[Exercise passage — start]

Although cortical and subcortical hypermetabolism extra the EZ is also present among the patient with NTLE, it is much more restricted in the range of glucose metabolism. Notably, the key hypermetabolic region of NTLE is typically bilateral thalamus, suggestive of an underlying propagation pathway from the lateral neocortex of temporal lobe through the basal ganglia to the contralateral hemisphere that contributes to bilateral tonic-clonic seizures. Considering the extent of involvement, we speculate that except for the trans-thalamic circuits, other propagating pathways may exist in NTLE.
In addition, we observed significant hypermetabolism in the cerebellar, consistent with previous functional MRI and SPECT studies[46, 47]. Sufficient data indicate that cerebellum is engaged during seizures, manifesting as reduced gray matter volumes and an increased cerebellar blood flow and neuronal activities during seizures[49, 50]. Experimentally, increased interictal metabolic activities in the cerebellum have also been reported in animal models of epilepsy. The cerebellar metabolic changes in TLE patients in our study suggest a functional significance of temporal-cerebellar connections and the potential ability for cerebellar activation to inhibit seizures. Another possibility is that the abnormal glucose metabolism in the cerebellum may be compensatory as one of the downstream targets through divergent output pathways from temporal lobe. Of interest, bilateral cerebellum is likely to be affected in MTLE, while abnormal metabolism is only found in the contralateral cerebellar hemisphere in the NTLE group, highlighting the potential importance of the cerebellum in differentiation of epilepsy phenotypes in TLE.

[Exercise passage — finish]
[Records provided — start]

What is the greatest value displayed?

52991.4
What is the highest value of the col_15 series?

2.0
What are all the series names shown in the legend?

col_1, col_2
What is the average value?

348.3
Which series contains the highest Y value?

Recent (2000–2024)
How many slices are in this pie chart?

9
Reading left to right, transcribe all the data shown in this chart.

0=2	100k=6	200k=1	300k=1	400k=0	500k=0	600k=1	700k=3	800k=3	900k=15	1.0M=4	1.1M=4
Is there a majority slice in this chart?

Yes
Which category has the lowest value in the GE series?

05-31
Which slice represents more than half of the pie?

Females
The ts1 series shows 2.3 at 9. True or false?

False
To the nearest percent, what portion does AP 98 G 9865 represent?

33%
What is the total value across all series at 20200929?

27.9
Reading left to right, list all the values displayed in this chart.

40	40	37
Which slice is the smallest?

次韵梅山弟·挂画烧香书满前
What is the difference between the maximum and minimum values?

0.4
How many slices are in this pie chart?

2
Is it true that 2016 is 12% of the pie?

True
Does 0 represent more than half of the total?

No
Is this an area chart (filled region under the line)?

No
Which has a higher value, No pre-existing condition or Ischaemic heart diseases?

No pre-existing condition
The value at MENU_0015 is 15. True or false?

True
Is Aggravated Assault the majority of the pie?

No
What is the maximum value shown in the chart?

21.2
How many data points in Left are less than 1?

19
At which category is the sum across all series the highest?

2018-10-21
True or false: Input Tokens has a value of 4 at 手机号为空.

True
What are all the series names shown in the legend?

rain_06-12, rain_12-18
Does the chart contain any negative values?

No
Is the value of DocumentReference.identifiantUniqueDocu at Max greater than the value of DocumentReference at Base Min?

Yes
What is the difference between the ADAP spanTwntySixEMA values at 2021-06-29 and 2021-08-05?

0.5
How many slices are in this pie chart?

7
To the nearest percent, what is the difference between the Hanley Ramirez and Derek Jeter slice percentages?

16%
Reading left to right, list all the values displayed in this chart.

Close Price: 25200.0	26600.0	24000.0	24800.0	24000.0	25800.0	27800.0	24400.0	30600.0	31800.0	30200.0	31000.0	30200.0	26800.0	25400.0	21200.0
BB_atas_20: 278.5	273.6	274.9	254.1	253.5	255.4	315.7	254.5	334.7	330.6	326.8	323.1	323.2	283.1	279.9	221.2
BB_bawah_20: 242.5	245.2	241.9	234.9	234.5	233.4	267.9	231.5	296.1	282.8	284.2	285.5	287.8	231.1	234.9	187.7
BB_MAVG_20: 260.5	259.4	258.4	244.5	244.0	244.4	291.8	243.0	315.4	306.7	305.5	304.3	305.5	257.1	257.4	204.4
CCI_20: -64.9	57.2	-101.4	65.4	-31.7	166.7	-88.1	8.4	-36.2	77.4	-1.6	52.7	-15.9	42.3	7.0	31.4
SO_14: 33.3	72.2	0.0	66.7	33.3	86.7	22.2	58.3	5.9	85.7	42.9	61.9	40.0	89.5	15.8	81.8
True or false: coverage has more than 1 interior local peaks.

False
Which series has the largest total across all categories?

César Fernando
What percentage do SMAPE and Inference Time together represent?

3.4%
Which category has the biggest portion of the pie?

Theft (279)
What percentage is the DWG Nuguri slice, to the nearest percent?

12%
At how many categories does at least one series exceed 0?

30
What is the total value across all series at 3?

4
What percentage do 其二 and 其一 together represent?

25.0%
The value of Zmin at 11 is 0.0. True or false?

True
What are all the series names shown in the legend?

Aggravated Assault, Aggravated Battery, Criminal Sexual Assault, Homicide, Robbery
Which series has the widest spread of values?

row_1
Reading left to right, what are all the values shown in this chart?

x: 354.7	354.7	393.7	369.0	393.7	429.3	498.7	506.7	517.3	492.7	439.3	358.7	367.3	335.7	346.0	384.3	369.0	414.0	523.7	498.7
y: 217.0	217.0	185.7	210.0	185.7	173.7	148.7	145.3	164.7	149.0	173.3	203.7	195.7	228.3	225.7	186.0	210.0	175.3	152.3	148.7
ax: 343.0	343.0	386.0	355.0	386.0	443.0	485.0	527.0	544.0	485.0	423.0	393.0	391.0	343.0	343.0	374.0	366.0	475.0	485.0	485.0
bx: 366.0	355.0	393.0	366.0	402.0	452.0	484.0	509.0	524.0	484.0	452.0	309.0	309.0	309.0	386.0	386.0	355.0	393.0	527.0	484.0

[Records provided — finish]

### Brief 1
According to the discussion of glucose metabolism in temporal lobe epilepsy, why is bilateral thalamic hypermetabolism in NTLE notable? Answer in one to three sentences.
### Brief 2
Answer these questions from the discussion of glucose metabolism in temporal lobe epilepsy.
(a) What is typically the key hypermetabolic region in NTLE?
(b) Which two kinds of earlier studies agree with the observed cerebellar hypermetabolism?
(c) Where is abnormal cerebellar metabolism found in the NTLE group?
### Brief 3
Write the next part of the discussion of glucose metabolism in temporal lobe epilepsy, starting after its last sentence.

### Exercise result 1
Bilateral thalamic hypermetabolism, the key hypermetabolic region in NTLE, suggests an underlying propagation pathway. The pathway would run from the lateral neocortex of the temporal lobe through the basal ganglia to the contralateral hemisphere and would contribute to bilateral tonic-clonic seizures.

### Exercise result 2
(a) The bilateral thalamus.
(b) Functional MRI and SPECT studies.
(c) Only in the contralateral cerebellar hemisphere.

### Exercise result 3
We have further assessed metabolic features and surgical outcomes in patients with two subtypes of TLE. We find that patients with MTLE have a worse surgical prognosis if thalamic or frontal hypermetabolism is present. Lesional mesial temporal lobe epilepsy usually include hippocampal sclerosis, focal cortical dysplasia, or local neurodevelopmental tumors[53, 54]. Due to their limited focal damages, standard anterior temporal lobectomy offers comparatively favorable outcomes (50–80% seizure-free rate)[55, 56]. However, if combined with an extended frontal or thalamic 18F-FDG metabolic disturbance, actual lesions associated with epileptogenesis or seizure related networks in MTLE may be larger than they appear on structural imaging. As a result, the removal of only the anterior temporal lobe region may not be sufficient for postsurgical seizure control. For this reason, surgical procedure selection should be comprehensively determined if MTLE patients show thalamic or frontal involvement on the 18F-FDG-PET images. Precise and sufficient location of epileptogenic foci, including invasive EEG, should be carefully carried out for better surgical outcomes.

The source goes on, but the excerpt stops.